Le pouvoir politique semble avoir perdu toute faculté de créer l’illusion du futur. La perte de croyance en un quelconque projet, l’abandon des promesses énoncées dans un programme électoral confirment combien est anéantie toute dimension utopique qui permettrait de « rêver le futur ». En affichant sa seule volonté de prescription dans une atmosphère pour le moins hystérique de légifération, le pouvoir politique ne semble manifester que sa propre impuissance. Dans son livre « Gouvernez ! », François Cornut-Gentille critique l’abandon d’une exigence de l’intérêt général au profit des lobbies de défense d’intérêts catégoriels qui contraignent les politiques à orienter la loi en faveur de leurs intérêts. En supposant que la loi, comme reflet de la volonté de l’Etat, demeure le seul moyen de l’action publique, « l’inflation législative », entraînant une surabondance des amendements, ne fait qu’entretenir la représentation collective d’une impuissance. Ce qui prévaut au regard public, c’est l’apparence collective d’une indétermination dans la production des décisions et dans le suivi de leur effectuation. Face au monopole de l'imposition des intérêts politiques institués, comment définir ce que peut être l’intérêt général ? Nul n’est dupe du fait que ce sont les intérêts particuliers des lobbies et des mandataires eux-mêmes qui sont universalisés d’une manière nécessairement arbitraire.

L’intérêt général est une illusion nécessaire. Il est une mise en perspective d’une conquête du futur, il ne peut fonctionner publiquement comme un acquis objectif. La « séduction du concret » qui se joue dans l’urgence supprime cette possibilité de projection et amplifie le sentiment d’impuissance. Du coup, l’abstentionnisme n’est pas réductible à une perte d’intérêt à l’égard du politique, il est paradoxalement l’expression active de ce sentiment d’impuissance des citoyens. Bien en-deçà d’une « crise de la représentativité », la délégitimation des élus vient de cette déficience que le citoyen ressent à l’égard de la politique, de la concaténation obligée des actions qu'elle propose et de l’inaccessibilité aux appareils politiques. Du coup, les politiques sont de plus en plus acculés à se « re-légitimer » publiquement en utilisant, bien entendu, tous les artifices d’une « relation intimiste avec le peuple ». Les gouvernants, n’exerçant plus leur rôle d’homme d’Etat, exhibent « leurs manières d’être comme les autres » pour partager en commun leurs motivations comme des choses intimes et nous empêcher de les évaluer à l’aune de leurs actes.

La « mise en scène » du pouvoir semble désormais anachronique.

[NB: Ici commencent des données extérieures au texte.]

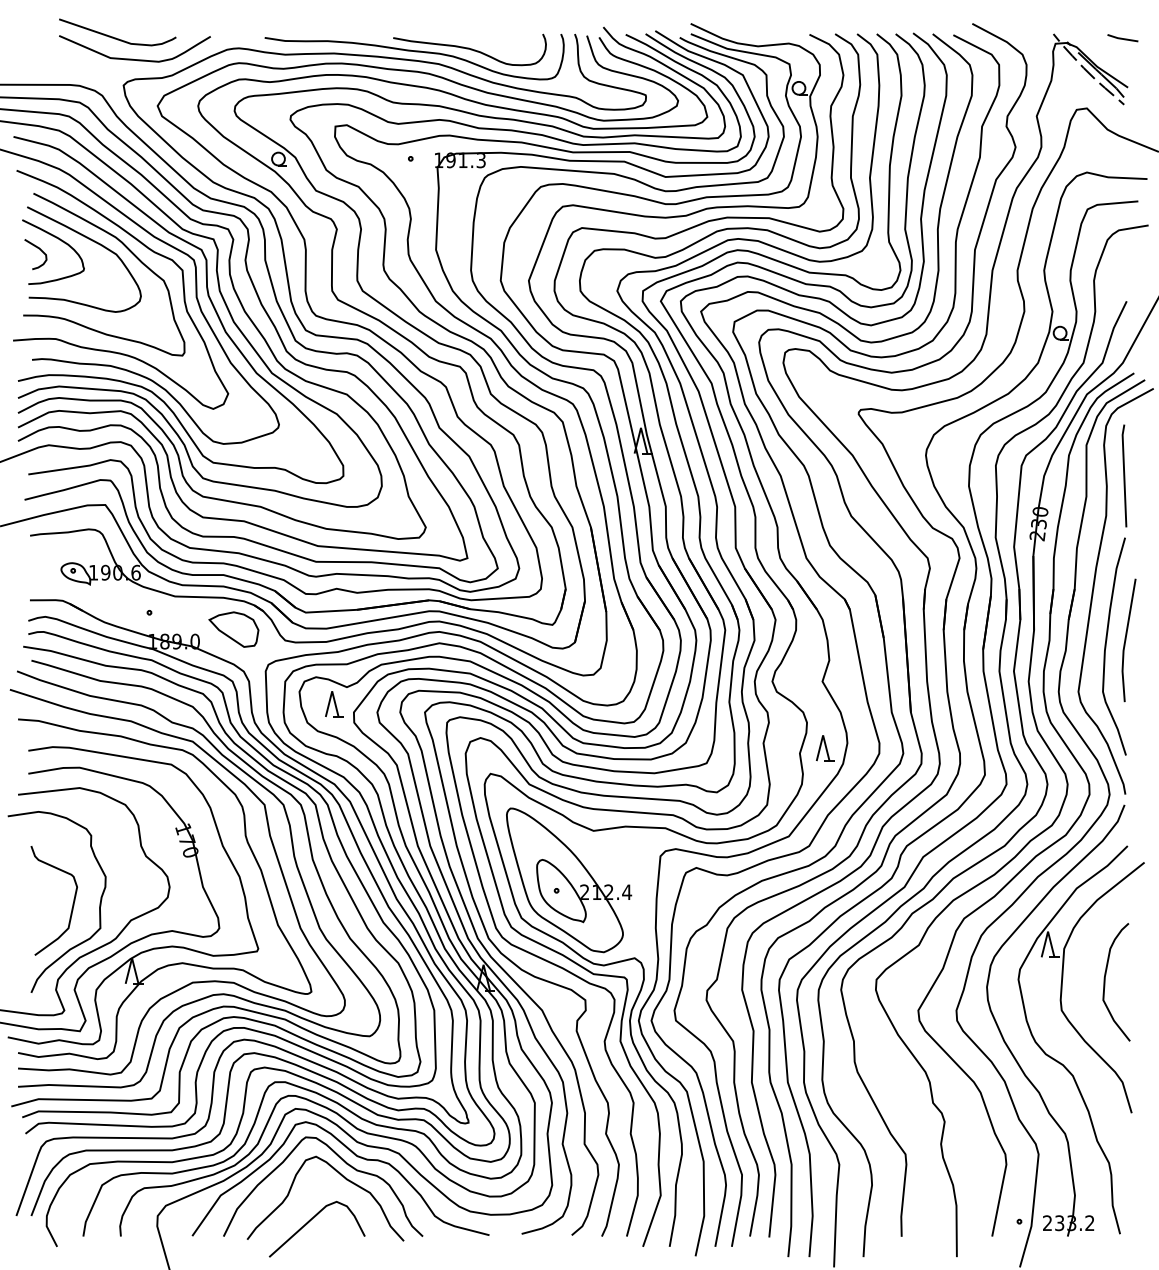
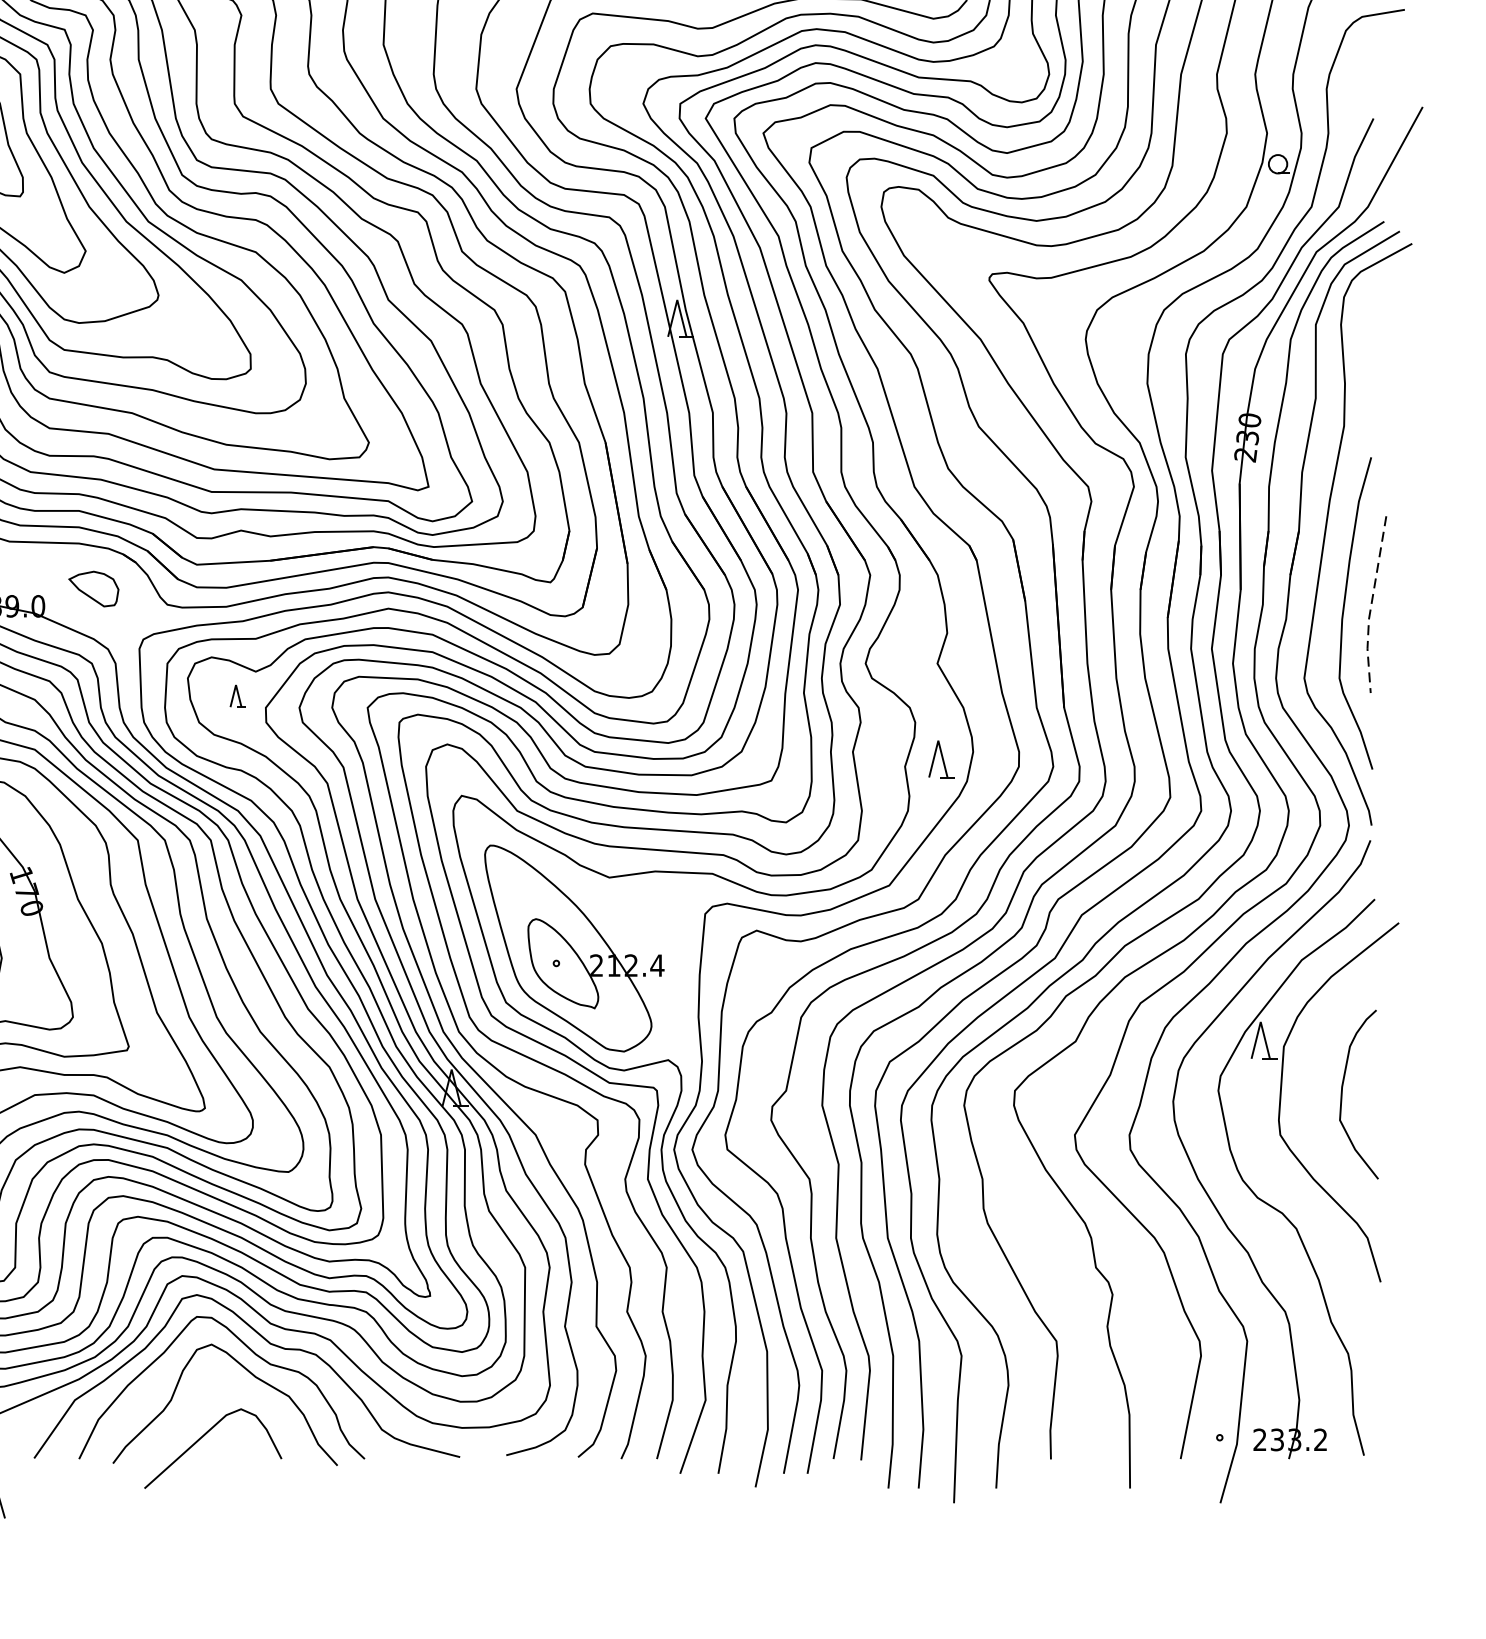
line: (1124, 475) -> (1370, 368), removed
part: (233, 629) -> (93, 588), size x0.7
line: (1125, 641) -> (1371, 606), solid -> dashed
part: (334, 704) -> (238, 696), size x0.6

Soumise à un moralisme ambiant, répondant à un devoir de transparence qui permet bien des simagrées, elle joue la carte de la légitimité de proximité pour masquer sa vacuité. Les grands débats de société qui servent de toile de fond à « l’inflation législative » prennent une allure de plus en plus patrimoniale dans la défense des valeurs républicaines. Au lieu d’être des espaces de réflexivité, ils se soutiennent d’un conservatisme qui cache difficilement le sentiment d’impuissance devant un « tout fout le camp ». Le Front National réussit à construire le simulacre de cette « mise en scène » d’un pouvoir conquérant en captant toute l’énergie d’un pot pourri de « résidus idéologiques », et en laissant croire à l’avènement d’une société libérée des hypocrisies du pouvoir politique. Il tente d’inverser l’état de victimisation du corps social en force projective de revendication. Il fait ainsi croire à la cantonade que tout citoyen peut participer au « jeu politique » qui n’est plus réservé aux seuls initiés. Utilisant l’arme du ressentiment collectif, cette fiction d’une réappropriation du « jeu politique » s’offre comme l’illusion d’une victoire sur l’impuissance.